Ska Keller, President of the Greens/EFA Group in the European Parliament and lead candidate of the European Green Party for the European elections, comments:
"This is a lose-lose deal. This agreement is bad for artists, authors and small publishers and bad for internet users. The deal will end up further entrenching the dominant tech and media giants and lead to less diversity online. We strongly support the goal of fair remuneration for artists and creators of culture, but this deal helps neither creators nor internet users. Now it is up to the governments of the European Union Member States to take into consideration the millions of people who stood up against this law and vote against the agreement in Council.

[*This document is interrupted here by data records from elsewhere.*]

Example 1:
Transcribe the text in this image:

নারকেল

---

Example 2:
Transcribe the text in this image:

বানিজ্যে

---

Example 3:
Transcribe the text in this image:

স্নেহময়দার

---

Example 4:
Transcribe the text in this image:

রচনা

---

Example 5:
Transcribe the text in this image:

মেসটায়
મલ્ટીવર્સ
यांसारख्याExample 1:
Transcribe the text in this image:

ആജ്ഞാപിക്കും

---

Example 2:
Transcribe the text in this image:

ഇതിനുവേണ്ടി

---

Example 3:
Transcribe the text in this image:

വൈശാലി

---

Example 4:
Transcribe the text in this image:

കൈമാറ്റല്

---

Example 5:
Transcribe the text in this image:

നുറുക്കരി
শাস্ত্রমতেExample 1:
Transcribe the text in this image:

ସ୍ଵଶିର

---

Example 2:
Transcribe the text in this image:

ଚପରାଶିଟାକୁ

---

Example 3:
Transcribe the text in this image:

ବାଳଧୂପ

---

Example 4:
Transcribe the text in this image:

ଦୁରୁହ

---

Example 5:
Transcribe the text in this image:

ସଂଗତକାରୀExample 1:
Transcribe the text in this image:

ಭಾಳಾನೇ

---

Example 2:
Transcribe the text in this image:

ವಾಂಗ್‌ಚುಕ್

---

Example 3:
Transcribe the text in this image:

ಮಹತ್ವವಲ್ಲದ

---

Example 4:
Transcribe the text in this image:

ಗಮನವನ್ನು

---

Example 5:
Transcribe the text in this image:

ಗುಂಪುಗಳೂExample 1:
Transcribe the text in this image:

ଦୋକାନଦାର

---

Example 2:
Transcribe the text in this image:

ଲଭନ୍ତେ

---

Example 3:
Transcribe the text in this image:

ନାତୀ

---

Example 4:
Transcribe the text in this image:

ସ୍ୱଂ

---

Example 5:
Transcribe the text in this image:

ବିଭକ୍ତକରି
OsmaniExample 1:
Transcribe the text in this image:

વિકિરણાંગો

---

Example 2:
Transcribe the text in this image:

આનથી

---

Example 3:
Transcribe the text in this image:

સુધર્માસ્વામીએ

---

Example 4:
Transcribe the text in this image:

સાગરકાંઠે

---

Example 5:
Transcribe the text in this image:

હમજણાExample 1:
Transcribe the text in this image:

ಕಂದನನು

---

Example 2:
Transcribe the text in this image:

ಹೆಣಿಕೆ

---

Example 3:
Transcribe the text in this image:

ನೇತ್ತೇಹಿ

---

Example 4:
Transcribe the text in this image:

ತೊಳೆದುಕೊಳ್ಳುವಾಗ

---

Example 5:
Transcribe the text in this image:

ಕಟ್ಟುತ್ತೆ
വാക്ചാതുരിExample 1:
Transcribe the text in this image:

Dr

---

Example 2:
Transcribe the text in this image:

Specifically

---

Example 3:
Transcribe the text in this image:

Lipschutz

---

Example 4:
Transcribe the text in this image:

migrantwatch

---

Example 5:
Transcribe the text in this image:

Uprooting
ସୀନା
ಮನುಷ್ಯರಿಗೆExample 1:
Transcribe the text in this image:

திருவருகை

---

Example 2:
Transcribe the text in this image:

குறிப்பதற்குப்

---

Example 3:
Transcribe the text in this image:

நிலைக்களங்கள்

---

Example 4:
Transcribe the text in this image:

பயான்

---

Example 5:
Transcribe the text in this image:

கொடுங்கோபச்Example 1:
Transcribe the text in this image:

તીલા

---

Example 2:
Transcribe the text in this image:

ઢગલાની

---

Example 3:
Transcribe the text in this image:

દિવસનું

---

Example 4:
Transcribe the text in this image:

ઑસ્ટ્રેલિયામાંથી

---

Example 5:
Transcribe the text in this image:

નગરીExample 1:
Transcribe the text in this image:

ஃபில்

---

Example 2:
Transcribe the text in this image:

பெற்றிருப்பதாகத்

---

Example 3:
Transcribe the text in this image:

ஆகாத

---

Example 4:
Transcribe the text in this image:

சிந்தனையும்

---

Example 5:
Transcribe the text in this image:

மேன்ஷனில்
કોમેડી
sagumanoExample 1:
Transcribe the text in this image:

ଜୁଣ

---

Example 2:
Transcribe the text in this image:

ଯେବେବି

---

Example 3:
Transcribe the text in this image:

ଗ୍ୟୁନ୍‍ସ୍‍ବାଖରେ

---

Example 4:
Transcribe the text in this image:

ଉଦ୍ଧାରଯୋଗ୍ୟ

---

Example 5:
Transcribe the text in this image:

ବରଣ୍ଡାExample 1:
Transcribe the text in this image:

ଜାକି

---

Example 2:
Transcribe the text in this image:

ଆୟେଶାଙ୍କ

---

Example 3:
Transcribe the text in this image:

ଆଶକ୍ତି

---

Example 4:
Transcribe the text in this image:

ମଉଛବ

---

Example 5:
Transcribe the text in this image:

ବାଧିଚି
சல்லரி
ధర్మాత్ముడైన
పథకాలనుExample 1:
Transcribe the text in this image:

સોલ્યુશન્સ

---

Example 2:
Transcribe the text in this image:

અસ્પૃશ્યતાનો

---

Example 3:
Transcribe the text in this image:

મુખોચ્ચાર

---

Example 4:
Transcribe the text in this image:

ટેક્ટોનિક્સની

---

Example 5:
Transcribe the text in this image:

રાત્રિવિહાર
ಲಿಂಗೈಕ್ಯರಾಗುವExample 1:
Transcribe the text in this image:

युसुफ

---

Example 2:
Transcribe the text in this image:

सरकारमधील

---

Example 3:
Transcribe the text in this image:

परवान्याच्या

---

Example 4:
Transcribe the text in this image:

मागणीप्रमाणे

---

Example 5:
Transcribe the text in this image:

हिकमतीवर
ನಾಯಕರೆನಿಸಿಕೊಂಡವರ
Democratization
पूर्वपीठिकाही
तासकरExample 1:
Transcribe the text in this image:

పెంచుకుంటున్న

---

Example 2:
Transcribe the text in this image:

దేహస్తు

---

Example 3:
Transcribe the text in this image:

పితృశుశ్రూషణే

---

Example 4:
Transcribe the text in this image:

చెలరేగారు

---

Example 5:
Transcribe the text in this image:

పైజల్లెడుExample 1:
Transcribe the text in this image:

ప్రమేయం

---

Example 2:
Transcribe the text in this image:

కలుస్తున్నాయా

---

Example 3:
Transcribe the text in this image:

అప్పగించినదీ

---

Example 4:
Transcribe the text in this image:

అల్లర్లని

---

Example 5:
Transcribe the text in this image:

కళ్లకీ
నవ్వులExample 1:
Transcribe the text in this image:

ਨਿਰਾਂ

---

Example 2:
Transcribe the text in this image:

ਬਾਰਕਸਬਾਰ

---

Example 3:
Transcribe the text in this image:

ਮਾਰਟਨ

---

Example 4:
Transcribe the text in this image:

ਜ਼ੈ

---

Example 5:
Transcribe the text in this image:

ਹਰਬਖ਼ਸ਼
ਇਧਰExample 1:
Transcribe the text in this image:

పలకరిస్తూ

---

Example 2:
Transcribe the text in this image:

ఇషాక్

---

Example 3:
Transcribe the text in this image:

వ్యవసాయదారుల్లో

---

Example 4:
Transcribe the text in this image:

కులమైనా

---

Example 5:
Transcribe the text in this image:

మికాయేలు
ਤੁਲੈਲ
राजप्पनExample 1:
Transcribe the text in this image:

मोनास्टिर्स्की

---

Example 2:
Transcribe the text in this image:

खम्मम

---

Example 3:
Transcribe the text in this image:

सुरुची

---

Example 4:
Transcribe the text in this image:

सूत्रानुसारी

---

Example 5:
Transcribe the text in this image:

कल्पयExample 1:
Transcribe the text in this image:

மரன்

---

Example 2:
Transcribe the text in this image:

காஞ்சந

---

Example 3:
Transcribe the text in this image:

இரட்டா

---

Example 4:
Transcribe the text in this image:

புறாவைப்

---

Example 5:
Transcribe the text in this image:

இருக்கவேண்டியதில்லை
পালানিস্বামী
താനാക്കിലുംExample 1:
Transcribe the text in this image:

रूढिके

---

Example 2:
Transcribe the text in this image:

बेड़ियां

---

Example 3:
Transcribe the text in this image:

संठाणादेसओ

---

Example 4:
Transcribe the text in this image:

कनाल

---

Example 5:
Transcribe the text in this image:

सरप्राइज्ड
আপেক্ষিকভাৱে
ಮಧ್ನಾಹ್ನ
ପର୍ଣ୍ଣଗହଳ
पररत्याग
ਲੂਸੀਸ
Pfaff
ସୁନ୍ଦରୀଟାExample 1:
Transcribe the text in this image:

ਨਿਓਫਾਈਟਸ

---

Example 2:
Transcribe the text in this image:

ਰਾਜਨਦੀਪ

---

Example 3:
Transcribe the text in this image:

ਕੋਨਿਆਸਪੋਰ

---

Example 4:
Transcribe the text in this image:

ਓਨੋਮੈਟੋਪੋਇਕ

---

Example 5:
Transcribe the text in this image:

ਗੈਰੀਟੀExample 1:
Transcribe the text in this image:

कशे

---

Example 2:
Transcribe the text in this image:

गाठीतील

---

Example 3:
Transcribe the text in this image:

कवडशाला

Julia Reda, Vice-President of the Greens/EFA Group and member of the Pirate Party, added:
"The new copyright law as it stands threatens a free internet as we know it: Algorithms cannot distinguish between actual copyright infringements and the perfectly legal re-use of content for purposes such as parody. Obliging platforms to use upload filters will lead to more frequent blocking of legal uploads and make life difficult for smaller platforms that cannot afford expensive filter software. The Christian Democrat rapporteur Axel Voss and the majority of MEPs today missed the opportunity to give the European Union a modern copyright law that protects both artists and users. We will continue to fight against upload filters and against this new European law."
Background
The Greens/EFA and other political groups had repeatedly presented alternatives to Articles 13 on upload filters and Article 11 on ancillary copyright for press publishers, but Christian Democrats and rapporteur Axel Voss had rejected all mediation attempts and, against the previous position of the European Parliament, had also pushed through upload filters for small companies. The prospect for authors, artists and media professionals of proportionate remuneration is low. Protections against the complete sell-out of rights for a flat fee ("total buy-out contracts"), which the Parliament had demanded, were removed in the adopted deal.